The Nordic Criminal Model (NCM), which was orginally called the Swedish model and is now being marketed as the “equality” model, criminalises sex work by targeting clients and third parties. This legislation makes buying commercial sexual services and various third-party activities like being a driver, receptionist or work collaegue against the law.

Althought this model claims to protect sex workers by not criminalising them it is important to note that it is not possible to criminalise one side of a commerical sexual service transcation without putting all parties involved at risk. This legal model forces sex workers into dangerous work situations, targets ethnic miniorities and migrants, and has negative ramifications for families. It has also led to the continued punitive policing and arrest of sex workers.

The NCM began in Sweden where it was based on 1995-1997 parliamentary committees which presumed “no prostitution can be said to be of a volunary nature. All sex workers are victims without personal agency”. The Swedish government at the time was duped by partiarchical power structures and therefore purposely ignored the rights of sex workers, who are predominaently women. As an Amnesty International representative stated for the 2016 SA Parliamentary Committee into sex work law reform: “laws against buying sex and against the organisation of sex work can actually harm sex workers, and that’s often missed when talking about the Nordic model.”
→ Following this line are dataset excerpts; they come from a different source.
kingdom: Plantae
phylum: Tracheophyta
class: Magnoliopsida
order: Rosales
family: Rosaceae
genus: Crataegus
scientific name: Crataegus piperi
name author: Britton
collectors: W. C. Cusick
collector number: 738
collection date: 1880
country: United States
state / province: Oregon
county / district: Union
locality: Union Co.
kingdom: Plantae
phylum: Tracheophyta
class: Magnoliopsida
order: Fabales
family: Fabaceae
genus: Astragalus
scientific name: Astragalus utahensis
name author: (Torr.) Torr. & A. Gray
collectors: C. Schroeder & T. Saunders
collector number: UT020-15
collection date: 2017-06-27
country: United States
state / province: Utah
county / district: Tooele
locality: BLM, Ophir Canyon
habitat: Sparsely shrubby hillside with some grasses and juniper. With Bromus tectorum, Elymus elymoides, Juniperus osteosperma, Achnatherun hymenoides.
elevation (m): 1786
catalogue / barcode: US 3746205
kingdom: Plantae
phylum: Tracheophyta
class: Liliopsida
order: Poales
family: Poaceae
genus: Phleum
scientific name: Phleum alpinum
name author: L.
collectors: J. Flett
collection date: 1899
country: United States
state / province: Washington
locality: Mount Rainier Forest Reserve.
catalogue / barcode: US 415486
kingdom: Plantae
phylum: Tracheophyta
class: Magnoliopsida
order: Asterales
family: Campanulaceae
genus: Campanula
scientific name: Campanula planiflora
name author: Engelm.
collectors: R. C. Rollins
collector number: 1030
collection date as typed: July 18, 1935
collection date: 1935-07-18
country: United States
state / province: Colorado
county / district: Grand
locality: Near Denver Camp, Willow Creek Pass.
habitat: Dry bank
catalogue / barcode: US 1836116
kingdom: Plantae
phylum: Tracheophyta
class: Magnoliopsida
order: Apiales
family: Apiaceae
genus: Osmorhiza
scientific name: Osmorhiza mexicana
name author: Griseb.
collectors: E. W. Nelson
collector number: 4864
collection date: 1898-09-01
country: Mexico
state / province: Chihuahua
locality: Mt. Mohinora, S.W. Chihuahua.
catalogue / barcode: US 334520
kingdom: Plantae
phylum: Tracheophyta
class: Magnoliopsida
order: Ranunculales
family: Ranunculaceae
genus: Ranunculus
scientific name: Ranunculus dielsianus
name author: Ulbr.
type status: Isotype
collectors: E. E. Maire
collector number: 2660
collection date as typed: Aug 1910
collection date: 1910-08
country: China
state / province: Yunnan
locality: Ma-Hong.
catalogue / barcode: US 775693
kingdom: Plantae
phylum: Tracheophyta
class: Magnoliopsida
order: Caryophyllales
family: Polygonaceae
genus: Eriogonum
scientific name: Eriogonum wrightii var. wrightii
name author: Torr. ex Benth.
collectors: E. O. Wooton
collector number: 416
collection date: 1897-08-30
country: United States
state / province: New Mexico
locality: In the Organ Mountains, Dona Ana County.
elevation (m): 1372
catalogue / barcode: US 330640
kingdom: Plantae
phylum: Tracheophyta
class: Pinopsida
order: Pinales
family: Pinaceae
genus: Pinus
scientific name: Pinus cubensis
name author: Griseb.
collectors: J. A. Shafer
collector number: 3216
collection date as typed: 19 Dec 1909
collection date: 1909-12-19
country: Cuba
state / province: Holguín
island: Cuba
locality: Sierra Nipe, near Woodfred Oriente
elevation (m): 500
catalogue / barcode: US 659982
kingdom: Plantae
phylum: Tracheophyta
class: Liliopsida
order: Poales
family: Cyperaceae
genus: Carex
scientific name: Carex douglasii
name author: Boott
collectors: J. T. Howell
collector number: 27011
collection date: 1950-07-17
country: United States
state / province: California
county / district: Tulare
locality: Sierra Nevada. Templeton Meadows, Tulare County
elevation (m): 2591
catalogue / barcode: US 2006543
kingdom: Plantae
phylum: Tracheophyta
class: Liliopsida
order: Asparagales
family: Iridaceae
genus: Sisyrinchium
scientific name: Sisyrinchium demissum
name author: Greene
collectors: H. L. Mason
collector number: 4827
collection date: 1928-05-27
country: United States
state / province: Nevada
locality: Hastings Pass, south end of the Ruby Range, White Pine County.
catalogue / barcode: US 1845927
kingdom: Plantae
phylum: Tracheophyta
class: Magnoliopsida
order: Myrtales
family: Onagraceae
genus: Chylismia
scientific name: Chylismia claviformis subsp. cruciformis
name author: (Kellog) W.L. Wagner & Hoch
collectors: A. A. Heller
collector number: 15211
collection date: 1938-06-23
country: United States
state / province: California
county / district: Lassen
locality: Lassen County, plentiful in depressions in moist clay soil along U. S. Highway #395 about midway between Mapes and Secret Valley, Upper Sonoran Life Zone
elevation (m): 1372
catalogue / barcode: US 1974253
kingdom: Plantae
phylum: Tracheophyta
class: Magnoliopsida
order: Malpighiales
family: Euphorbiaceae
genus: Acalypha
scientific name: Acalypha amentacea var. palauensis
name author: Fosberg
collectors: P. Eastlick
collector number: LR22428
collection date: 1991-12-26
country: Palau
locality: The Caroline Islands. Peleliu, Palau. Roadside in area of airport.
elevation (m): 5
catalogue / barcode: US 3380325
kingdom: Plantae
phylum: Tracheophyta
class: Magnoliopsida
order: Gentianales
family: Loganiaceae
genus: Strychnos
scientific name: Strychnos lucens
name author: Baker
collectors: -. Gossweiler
A 2014 Norwegian Government’s Ministry of Justice report found that the Nordic Criminal Model legislation did not decrease demand for commercial sexual services. It had however, created a buyers market where violence against sex workers increased.

What Happens Under the NCM?

Under the Nordic Criminal Model sex workers are unable to access their human rights to autonomy and agency, face barriers to reporting crimes, are at a greater risk of violence and are entrapped by police.

Under the NCM legislation in Oslo, Norway, sex workers were targeted by police in “Operation Homeless”. Police would either entrap workers or use information provided when workers reported a crime to locate the sex worker’s address. The police then threatened the landlord with criminal charges if they did not evict the sex worker immediately or, if the sex worker owned the properity, they would arrest and charge the sex worker. Once a worker was listed as an evicted sex worker, it became very difficult to find new housing (Ulla Bjørndahl Oslo 2012). It is illegal in Sweden to rent a room to a sex worker. If they own their own home, it can be seized if used for sex work. 

Sex workers continue to experience high levels of stigma and discrimination under the NCM. This legislation was specifically intentioned to increase stigma as this was seen as a positive result that would deter people from entering the industry. (Skarhed 2010).

Part of the Nordic Criminal Model is to criminalise sex workers working together. This is a key strategy used by sex workers for safety but under NCM it is seen as “benefiting from the proceeds of prostitution”. In Norway and Sweden this particular law can also criminalise sex workers’ partners and any adult children living with them (Chu and Glass 2013-14).

Shifting criminalisation to clients means that there are less safe clients. Clients that intend to abuse or assault sex workers and who are aggressive or dangerous, especially those who are purchasing sex on the street are more likely to seek services knowning sex workers are unlikely to report crimes (UNAIDS 2009, ScotPEP 2015).

A raft of laws within the Nordic Criminal Models employed in Norway, France, Canada and Sweden are used to unjustifiable remove sex worker’s children and deport migrant workers (Amnesty International 2015).

In Ireland, about a year after the NCM was enacted 55 people had been arrested for sex work-related charges. Only 2 of these arrests were clients. The rest? Sex workers charged for working together, using a receptionist, renting a unit or just for advertising a service.